═══ READING TEXT ═══
Spectroscopy of oxyhemocyanin shows several salient features:
1. Resonance Raman spectroscopy shows that O_{2} is bound in a symmetric environment (ν(O-O) is not IR-allowed).
2. OxyHc is EPR-silent indicating the absence of unpaired electrons
3. Raman spectroscopy shows ν(O-O) of 755 cm^{−1}

Much work has been devoted to preparing synthetic analogues of the active site of hemocyanin. One such model, which features a pair of copper centers bridged side-on by peroxo ligand, shows ν(O-O) at 741 cm^{−1} and a UV-Vis spectrum with absorbances at 349 and 551 nm. Both of these measurements agree with the experimental observations for oxyHc. The Cu-Cu separation in the model complex is 3.56 Å, that of oxyhemocyanin is ca. 3.6 Å (deoxyHc: ca. 4.6 Å).

== Anticancer effects ==

The hemocyanin found in the blood of the Chilean abalone, Concholepas concholepas, has immunotherapeutic effects against bladder cancer in murine models. Mice treated with C. concholepas hemocyanin, before implantation of bladder tumor (MBT-2) cells, showed antitumor effects: prolonged survival, decreased tumor growth and incidence, and lack of toxic effects. This may have potential use in future immunotherapy for superficial bladder cancer.
═══ EXTRACTED RECORDS ═══
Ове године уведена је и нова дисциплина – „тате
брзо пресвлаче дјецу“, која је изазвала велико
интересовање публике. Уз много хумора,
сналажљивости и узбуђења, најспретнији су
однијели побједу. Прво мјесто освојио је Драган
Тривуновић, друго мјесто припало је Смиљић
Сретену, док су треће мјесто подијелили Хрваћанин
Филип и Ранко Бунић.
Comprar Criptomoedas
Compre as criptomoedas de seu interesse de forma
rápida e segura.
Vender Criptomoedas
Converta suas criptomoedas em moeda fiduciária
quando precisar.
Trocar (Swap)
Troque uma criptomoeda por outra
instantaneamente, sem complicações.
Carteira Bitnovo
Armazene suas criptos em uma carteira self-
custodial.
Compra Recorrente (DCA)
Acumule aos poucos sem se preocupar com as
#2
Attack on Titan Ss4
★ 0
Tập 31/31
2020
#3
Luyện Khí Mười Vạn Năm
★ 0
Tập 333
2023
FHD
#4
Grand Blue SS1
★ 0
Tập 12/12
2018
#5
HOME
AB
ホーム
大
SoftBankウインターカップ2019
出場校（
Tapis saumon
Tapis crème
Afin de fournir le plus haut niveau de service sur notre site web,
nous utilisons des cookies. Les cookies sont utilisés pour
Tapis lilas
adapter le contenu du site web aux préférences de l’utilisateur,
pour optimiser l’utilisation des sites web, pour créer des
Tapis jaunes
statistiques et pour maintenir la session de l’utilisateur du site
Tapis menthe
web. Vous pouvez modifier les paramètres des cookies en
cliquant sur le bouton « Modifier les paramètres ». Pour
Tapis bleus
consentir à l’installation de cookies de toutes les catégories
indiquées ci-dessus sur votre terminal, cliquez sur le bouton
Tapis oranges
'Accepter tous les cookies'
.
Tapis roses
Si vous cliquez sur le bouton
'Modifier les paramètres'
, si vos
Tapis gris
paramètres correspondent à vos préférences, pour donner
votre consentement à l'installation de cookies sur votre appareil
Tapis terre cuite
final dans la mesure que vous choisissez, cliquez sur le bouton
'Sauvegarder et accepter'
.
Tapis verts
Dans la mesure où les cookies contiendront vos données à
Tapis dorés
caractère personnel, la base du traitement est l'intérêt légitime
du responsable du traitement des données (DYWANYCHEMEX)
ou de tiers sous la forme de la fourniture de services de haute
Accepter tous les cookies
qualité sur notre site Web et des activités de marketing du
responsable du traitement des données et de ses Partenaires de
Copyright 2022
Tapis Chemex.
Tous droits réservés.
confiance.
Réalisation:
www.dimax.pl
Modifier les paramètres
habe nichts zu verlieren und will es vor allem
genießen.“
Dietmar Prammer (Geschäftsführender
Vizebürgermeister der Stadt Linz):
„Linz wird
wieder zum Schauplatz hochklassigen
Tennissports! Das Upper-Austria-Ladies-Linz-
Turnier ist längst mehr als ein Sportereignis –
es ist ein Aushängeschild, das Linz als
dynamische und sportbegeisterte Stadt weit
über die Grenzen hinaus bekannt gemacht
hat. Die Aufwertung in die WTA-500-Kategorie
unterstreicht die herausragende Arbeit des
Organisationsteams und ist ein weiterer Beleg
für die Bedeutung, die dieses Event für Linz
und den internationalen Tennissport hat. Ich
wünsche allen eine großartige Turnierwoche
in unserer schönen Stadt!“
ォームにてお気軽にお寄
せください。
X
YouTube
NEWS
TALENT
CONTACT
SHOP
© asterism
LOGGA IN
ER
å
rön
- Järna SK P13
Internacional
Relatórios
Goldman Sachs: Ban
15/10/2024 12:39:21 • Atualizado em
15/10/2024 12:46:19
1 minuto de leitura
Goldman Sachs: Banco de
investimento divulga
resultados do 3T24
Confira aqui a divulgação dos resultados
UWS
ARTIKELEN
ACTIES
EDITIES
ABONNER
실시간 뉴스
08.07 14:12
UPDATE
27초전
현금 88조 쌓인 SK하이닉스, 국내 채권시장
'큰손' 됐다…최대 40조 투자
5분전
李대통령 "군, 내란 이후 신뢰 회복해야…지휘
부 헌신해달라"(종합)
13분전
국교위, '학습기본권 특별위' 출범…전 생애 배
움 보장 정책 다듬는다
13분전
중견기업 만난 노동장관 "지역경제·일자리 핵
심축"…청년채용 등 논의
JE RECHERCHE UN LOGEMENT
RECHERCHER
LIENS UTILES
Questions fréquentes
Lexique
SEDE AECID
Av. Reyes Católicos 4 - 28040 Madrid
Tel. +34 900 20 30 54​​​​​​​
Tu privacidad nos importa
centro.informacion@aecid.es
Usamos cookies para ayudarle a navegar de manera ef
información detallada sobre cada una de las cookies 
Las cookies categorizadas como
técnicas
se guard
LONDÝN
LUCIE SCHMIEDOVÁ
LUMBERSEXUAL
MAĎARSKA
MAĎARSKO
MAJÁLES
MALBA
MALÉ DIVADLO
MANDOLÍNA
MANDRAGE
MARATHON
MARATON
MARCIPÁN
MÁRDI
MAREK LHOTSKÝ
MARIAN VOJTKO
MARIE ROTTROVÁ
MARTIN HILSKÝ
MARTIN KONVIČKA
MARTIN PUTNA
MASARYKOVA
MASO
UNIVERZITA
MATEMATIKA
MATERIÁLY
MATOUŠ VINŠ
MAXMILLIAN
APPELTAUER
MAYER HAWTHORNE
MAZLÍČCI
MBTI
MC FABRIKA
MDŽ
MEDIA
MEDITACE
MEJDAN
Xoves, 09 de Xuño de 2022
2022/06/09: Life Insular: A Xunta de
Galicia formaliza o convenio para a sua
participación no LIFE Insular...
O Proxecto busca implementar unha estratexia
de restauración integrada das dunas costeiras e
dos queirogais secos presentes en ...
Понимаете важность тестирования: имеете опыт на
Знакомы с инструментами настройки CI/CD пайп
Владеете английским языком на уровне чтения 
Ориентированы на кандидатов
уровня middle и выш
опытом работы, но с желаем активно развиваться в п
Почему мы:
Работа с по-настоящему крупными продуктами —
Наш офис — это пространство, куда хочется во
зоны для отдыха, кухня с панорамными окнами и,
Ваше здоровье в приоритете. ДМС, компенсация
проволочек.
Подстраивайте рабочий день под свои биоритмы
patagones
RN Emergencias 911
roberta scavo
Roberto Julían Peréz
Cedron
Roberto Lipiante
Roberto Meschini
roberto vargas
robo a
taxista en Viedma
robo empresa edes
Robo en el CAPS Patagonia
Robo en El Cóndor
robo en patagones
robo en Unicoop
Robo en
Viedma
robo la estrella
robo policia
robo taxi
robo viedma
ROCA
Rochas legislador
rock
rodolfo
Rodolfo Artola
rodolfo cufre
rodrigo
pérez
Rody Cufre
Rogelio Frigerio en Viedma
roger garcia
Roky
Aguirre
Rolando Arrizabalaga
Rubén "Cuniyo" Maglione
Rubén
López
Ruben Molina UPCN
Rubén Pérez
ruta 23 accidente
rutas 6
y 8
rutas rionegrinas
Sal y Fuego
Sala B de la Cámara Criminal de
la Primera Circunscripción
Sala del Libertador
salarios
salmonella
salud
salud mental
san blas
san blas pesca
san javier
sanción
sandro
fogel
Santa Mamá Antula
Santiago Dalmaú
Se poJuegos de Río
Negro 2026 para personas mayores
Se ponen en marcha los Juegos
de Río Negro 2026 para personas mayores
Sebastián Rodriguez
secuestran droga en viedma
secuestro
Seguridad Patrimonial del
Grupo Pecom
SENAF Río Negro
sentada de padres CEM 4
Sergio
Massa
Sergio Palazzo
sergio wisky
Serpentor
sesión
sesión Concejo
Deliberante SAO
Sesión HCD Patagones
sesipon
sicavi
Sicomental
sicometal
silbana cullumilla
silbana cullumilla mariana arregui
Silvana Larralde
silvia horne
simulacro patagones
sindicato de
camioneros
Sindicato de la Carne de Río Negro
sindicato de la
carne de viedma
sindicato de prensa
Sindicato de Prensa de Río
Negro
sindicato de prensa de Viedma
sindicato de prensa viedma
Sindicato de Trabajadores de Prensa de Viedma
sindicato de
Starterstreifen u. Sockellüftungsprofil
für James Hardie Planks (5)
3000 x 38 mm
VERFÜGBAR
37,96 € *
═══
WORK ORDER 1
Can you output everything in the hemocyanin text from "The hemocyanin found" down to "superficial bladder cancer.", copied word for word?
WORK ORDER 2
Answer these questions from the hemocyanin text:
(a) What value of ν(O-O) does Raman spectroscopy show for oxyhemocyanin?
(b) What is the Cu-Cu separation in the synthetic model complex?
(c) Which cells were implanted in the mice treated with C. concholepas hemocyanin?

EXPECTED OUTPUT 1
The hemocyanin found in the blood of the Chilean abalone, Concholepas concholepas, has immunotherapeutic effects against bladder cancer in murine models. Mice treated with C. concholepas hemocyanin, before implantation of bladder tumor (MBT-2) cells, showed antitumor effects: prolonged survival, decreased tumor growth and incidence, and lack of toxic effects. This may have potential use in future immunotherapy for superficial bladder cancer.

EXPECTED OUTPUT 2
(a) 755 cm⁻¹
(b) 3.56 Å
(c) Bladder tumor (MBT-2) cells